■ **GOAL OF THE EXERCISE**
Reproduce, character for character, the lines of the material beginning with the line containing "## References" and continuing through the line containing "# ConvNet-CatsDogs", both included, and nothing else.

■ **RECORDS TO PROCESS**
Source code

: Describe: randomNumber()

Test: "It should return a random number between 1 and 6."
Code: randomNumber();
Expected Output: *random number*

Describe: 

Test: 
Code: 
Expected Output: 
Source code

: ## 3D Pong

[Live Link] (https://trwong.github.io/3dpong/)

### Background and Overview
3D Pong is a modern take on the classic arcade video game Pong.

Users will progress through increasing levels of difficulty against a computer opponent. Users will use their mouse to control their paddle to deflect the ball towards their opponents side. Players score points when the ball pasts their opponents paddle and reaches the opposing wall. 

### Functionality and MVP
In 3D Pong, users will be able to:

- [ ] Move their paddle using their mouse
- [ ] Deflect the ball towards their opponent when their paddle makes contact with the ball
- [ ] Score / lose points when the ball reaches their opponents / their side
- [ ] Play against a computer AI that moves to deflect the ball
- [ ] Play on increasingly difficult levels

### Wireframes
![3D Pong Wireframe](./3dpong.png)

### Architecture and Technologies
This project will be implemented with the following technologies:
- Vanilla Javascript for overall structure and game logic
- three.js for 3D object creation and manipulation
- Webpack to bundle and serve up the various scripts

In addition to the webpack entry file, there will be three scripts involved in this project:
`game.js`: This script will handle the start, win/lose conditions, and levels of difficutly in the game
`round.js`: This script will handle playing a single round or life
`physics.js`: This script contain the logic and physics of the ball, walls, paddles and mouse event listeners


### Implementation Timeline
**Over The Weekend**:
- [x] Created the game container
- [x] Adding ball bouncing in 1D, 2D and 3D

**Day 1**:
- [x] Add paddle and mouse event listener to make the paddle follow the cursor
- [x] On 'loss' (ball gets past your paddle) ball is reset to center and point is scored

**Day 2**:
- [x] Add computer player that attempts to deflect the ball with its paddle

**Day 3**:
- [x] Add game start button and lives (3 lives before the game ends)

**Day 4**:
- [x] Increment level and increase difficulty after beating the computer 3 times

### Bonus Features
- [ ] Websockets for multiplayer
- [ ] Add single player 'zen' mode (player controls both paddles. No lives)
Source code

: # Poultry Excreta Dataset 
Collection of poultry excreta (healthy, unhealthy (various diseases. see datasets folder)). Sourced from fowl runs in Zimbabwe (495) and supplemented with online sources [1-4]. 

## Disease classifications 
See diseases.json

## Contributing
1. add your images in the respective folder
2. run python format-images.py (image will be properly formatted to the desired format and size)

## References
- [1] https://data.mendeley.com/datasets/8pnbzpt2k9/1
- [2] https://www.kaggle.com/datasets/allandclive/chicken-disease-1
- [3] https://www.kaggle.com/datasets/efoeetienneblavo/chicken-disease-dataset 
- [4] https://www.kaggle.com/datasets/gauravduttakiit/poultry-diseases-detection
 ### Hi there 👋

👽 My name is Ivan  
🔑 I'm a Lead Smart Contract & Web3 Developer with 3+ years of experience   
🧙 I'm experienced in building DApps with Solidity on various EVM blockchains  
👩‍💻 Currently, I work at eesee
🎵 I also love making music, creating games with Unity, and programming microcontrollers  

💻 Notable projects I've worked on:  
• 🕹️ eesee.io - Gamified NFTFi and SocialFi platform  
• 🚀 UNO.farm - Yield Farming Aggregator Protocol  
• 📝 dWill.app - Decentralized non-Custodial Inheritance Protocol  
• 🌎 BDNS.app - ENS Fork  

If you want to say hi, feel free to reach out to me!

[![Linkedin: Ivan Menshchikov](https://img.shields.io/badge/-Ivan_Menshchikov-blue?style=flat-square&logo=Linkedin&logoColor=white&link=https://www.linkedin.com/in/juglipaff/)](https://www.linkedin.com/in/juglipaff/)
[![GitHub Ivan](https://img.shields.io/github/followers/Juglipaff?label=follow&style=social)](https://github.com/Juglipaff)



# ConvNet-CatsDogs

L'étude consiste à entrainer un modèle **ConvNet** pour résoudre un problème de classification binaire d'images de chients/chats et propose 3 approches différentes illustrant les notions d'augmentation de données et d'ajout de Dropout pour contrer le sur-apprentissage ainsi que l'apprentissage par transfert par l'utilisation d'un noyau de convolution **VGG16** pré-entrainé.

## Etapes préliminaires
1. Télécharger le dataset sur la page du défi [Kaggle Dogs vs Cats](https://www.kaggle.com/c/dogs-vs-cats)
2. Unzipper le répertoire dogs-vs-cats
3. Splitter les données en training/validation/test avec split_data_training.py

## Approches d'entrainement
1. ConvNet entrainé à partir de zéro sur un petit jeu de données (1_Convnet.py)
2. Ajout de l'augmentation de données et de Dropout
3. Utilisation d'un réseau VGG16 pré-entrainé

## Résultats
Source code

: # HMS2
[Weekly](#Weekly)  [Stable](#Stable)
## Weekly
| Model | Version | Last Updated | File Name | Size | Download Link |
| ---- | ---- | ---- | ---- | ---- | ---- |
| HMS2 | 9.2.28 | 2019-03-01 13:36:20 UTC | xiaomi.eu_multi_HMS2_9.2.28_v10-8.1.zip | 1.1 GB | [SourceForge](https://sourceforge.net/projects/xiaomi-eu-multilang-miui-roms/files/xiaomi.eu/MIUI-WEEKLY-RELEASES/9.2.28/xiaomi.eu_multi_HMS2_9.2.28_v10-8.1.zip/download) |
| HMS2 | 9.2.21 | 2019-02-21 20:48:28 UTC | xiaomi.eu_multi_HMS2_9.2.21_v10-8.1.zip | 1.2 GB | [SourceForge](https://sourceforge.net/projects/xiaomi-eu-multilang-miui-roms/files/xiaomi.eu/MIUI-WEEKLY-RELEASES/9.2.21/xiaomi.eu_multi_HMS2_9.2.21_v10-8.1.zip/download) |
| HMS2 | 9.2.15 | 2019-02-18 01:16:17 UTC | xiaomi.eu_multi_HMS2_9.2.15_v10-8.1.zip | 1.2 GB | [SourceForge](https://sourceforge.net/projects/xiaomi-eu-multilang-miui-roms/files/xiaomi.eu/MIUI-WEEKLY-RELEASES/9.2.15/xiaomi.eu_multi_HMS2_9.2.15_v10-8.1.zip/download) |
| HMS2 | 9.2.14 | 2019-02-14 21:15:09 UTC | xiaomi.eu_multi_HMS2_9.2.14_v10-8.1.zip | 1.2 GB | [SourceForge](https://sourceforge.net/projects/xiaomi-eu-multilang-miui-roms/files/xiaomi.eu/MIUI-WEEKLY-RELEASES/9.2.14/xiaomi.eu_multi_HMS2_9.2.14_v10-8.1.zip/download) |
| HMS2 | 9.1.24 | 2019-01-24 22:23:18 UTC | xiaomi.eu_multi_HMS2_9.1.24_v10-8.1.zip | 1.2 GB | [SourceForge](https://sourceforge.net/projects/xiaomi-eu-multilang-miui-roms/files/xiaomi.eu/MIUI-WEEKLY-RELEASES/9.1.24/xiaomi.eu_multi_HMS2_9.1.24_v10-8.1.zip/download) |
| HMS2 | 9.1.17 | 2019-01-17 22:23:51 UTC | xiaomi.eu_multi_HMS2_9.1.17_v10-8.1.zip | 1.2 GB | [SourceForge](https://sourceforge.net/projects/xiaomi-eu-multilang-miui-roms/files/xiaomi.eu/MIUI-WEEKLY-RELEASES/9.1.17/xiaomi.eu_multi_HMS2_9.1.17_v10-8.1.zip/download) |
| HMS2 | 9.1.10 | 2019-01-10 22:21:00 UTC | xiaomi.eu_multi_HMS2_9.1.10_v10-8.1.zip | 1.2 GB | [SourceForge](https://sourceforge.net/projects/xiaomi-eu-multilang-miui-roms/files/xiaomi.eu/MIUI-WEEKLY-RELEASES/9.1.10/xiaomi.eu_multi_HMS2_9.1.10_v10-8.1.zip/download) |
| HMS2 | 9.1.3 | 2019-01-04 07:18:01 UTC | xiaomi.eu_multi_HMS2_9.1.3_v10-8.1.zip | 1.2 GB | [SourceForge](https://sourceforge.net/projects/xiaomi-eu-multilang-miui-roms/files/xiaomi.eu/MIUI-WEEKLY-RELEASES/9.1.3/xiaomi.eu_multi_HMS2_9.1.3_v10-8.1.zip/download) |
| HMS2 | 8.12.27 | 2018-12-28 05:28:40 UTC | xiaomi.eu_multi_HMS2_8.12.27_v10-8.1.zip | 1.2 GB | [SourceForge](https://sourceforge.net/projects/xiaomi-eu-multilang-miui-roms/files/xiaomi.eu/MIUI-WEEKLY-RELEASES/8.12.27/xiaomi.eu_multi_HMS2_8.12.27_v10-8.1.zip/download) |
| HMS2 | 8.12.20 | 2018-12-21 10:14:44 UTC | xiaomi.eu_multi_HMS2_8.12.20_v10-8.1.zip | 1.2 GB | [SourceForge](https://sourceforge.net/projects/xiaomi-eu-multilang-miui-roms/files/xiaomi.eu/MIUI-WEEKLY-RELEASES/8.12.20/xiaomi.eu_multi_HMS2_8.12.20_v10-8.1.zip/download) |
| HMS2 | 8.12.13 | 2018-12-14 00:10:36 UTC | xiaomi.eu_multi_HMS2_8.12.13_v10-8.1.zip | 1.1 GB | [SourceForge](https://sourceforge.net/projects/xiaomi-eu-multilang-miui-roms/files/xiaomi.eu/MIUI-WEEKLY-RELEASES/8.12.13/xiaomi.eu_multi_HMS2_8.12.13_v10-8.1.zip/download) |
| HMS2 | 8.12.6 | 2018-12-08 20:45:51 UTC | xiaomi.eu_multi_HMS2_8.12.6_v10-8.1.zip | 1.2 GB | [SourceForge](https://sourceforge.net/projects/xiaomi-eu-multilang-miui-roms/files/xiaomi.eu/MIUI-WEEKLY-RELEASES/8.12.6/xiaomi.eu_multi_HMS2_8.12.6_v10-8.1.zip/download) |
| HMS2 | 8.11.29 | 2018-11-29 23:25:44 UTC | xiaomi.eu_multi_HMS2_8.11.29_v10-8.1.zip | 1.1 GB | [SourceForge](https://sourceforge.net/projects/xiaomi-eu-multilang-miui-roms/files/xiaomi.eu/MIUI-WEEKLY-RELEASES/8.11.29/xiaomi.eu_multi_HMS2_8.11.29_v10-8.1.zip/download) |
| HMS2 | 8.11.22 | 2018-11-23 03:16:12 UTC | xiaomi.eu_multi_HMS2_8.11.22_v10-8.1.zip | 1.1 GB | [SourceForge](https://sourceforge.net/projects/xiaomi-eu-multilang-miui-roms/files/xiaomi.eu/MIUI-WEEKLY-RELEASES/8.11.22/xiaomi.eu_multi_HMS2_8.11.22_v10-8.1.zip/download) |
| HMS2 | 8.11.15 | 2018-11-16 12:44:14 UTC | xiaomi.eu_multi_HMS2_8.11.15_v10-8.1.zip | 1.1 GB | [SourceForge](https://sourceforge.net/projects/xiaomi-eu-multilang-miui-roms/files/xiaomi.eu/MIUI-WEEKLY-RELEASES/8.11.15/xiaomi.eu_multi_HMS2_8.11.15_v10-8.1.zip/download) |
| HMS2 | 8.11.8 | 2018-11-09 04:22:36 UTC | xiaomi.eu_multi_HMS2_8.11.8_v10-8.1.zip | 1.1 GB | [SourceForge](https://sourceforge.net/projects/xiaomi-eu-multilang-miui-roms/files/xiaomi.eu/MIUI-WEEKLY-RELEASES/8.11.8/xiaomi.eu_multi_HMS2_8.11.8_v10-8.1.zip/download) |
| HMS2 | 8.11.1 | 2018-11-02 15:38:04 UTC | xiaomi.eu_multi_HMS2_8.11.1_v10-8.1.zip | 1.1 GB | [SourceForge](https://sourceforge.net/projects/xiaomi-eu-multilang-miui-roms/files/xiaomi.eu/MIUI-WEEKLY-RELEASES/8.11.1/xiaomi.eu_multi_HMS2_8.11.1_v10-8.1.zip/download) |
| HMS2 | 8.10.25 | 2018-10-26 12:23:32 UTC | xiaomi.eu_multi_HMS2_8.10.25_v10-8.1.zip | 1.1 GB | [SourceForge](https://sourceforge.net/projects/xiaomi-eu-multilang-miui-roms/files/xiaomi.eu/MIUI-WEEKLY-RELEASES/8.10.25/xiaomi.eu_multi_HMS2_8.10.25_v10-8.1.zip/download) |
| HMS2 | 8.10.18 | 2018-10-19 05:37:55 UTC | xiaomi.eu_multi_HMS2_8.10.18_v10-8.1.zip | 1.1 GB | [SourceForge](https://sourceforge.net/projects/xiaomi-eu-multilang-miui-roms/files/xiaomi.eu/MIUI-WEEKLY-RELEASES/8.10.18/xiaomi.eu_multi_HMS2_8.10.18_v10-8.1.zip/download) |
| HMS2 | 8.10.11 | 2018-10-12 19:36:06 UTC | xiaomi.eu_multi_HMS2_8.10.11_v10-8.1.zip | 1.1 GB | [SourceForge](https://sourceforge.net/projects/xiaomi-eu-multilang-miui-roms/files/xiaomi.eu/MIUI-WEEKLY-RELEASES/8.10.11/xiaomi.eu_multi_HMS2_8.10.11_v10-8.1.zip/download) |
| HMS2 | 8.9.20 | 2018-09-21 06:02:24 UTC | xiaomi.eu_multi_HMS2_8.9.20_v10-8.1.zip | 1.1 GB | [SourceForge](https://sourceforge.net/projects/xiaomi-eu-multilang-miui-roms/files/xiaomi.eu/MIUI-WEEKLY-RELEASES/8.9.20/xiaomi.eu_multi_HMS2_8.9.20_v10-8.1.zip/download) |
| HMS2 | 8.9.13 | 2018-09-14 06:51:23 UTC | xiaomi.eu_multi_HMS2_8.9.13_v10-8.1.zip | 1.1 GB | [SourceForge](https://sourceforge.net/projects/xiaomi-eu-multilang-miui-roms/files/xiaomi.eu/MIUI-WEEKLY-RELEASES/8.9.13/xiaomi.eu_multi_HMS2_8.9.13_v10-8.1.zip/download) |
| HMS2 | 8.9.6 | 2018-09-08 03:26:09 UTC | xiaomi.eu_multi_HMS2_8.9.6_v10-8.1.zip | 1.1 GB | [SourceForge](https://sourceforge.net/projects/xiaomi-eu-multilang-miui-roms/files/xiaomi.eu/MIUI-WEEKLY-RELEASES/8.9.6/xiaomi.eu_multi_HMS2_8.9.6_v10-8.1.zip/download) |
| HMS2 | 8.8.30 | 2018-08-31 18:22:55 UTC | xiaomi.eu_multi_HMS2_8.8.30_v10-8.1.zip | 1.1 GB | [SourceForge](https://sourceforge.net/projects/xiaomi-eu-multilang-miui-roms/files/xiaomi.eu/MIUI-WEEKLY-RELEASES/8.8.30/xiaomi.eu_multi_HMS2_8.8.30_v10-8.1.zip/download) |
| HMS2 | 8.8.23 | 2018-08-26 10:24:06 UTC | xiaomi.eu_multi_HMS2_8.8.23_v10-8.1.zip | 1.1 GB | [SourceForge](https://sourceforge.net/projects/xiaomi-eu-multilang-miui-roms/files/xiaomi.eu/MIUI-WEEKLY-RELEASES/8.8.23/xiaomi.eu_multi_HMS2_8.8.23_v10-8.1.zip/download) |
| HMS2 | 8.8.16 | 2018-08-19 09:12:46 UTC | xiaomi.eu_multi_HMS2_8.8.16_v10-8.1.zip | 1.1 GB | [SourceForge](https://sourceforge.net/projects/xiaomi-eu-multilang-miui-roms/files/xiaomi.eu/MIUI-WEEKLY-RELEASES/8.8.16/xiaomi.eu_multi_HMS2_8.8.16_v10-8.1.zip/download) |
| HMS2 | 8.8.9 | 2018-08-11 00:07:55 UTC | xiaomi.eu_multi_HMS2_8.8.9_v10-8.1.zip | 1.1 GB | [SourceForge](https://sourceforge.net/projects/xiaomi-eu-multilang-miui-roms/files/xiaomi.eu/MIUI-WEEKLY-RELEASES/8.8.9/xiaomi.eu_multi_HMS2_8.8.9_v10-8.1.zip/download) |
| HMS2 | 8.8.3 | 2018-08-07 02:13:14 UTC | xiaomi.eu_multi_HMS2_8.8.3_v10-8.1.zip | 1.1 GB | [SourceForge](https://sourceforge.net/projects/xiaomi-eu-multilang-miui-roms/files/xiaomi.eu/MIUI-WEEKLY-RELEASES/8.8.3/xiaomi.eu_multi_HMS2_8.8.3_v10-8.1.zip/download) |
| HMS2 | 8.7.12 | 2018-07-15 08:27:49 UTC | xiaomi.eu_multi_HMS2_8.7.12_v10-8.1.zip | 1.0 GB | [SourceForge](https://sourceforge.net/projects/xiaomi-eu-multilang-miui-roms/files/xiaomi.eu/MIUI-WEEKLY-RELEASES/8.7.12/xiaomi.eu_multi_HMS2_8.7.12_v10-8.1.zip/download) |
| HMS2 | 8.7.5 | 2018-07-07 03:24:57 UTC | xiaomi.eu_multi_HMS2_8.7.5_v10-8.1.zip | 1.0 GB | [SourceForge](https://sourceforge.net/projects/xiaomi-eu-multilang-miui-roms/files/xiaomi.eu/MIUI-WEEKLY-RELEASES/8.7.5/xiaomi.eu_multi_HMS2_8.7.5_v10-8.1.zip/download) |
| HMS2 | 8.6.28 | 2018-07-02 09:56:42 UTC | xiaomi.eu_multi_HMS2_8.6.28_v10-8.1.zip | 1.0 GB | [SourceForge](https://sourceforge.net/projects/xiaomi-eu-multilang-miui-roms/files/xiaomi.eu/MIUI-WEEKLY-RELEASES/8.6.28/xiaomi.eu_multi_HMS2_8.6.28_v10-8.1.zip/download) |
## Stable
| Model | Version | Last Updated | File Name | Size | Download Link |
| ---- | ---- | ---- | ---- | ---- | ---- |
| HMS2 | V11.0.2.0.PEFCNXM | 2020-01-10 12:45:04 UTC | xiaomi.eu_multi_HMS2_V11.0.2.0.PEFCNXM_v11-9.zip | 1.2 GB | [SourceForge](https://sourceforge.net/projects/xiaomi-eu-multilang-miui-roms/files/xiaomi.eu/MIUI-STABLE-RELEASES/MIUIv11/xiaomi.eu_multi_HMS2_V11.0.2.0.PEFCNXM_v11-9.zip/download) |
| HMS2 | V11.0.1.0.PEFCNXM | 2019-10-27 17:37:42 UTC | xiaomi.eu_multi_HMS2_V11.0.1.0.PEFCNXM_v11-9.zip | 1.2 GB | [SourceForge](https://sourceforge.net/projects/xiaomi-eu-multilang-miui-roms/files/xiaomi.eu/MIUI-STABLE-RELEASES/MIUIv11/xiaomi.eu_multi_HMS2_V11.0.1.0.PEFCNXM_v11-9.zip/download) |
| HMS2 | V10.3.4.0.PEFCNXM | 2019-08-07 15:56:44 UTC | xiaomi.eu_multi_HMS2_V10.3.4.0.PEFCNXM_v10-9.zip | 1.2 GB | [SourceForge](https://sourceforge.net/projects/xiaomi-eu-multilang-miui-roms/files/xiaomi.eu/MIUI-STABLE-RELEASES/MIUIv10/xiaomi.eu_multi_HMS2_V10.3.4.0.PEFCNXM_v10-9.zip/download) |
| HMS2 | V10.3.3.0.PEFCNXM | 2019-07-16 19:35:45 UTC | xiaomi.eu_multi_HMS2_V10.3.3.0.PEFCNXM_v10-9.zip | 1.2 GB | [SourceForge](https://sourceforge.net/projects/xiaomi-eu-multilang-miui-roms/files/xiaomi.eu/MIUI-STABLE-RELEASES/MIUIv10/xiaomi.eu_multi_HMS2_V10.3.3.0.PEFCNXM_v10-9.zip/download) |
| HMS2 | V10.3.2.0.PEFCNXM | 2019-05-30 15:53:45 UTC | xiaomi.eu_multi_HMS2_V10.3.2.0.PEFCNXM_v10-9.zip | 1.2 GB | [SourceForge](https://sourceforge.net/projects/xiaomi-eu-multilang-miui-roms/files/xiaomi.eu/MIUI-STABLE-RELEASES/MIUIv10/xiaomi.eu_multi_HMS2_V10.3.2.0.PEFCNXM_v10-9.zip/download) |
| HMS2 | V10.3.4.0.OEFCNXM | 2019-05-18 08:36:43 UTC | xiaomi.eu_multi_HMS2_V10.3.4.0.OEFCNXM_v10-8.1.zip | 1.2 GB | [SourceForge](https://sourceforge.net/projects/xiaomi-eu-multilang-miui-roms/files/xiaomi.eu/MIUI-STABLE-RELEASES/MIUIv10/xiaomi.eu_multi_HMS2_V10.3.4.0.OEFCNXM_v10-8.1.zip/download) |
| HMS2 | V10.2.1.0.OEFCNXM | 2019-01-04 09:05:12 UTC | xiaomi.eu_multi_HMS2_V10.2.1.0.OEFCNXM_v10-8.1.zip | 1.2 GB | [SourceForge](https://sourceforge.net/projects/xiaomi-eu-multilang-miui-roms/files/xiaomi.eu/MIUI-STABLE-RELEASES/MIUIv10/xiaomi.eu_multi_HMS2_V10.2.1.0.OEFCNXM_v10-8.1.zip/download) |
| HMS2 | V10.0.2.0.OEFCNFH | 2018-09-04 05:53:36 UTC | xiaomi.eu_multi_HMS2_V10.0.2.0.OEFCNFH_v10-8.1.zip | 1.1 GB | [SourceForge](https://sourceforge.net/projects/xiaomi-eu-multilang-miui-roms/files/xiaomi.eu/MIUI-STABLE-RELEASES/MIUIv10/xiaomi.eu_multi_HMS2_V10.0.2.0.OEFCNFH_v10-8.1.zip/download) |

■ **RESPONSE BOX**
## References
- [1] https://data.mendeley.com/datasets/8pnbzpt2k9/1
- [2] https://www.kaggle.com/datasets/allandclive/chicken-disease-1
- [3] https://www.kaggle.com/datasets/efoeetienneblavo/chicken-disease-dataset 
- [4] https://www.kaggle.com/datasets/gauravduttakiit/poultry-diseases-detection
 ### Hi there 👋

👽 My name is Ivan  
🔑 I'm a Lead Smart Contract & Web3 Developer with 3+ years of experience   
🧙 I'm experienced in building DApps with Solidity on various EVM blockchains  
👩‍💻 Currently, I work at eesee
🎵 I also love making music, creating games with Unity, and programming microcontrollers  

💻 Notable projects I've worked on:  
• 🕹️ eesee.io - Gamified NFTFi and SocialFi platform  
• 🚀 UNO.farm - Yield Farming Aggregator Protocol  
• 📝 dWill.app - Decentralized non-Custodial Inheritance Protocol  
• 🌎 BDNS.app - ENS Fork  

If you want to say hi, feel free to reach out to me!

[![Linkedin: Ivan Menshchikov](https://img.shields.io/badge/-Ivan_Menshchikov-blue?style=flat-square&logo=Linkedin&logoColor=white&link=https://www.linkedin.com/in/juglipaff/)](https://www.linkedin.com/in/juglipaff/)
[![GitHub Ivan](https://img.shields.io/github/followers/Juglipaff?label=follow&style=social)](https://github.com/Juglipaff)



# ConvNet-CatsDogs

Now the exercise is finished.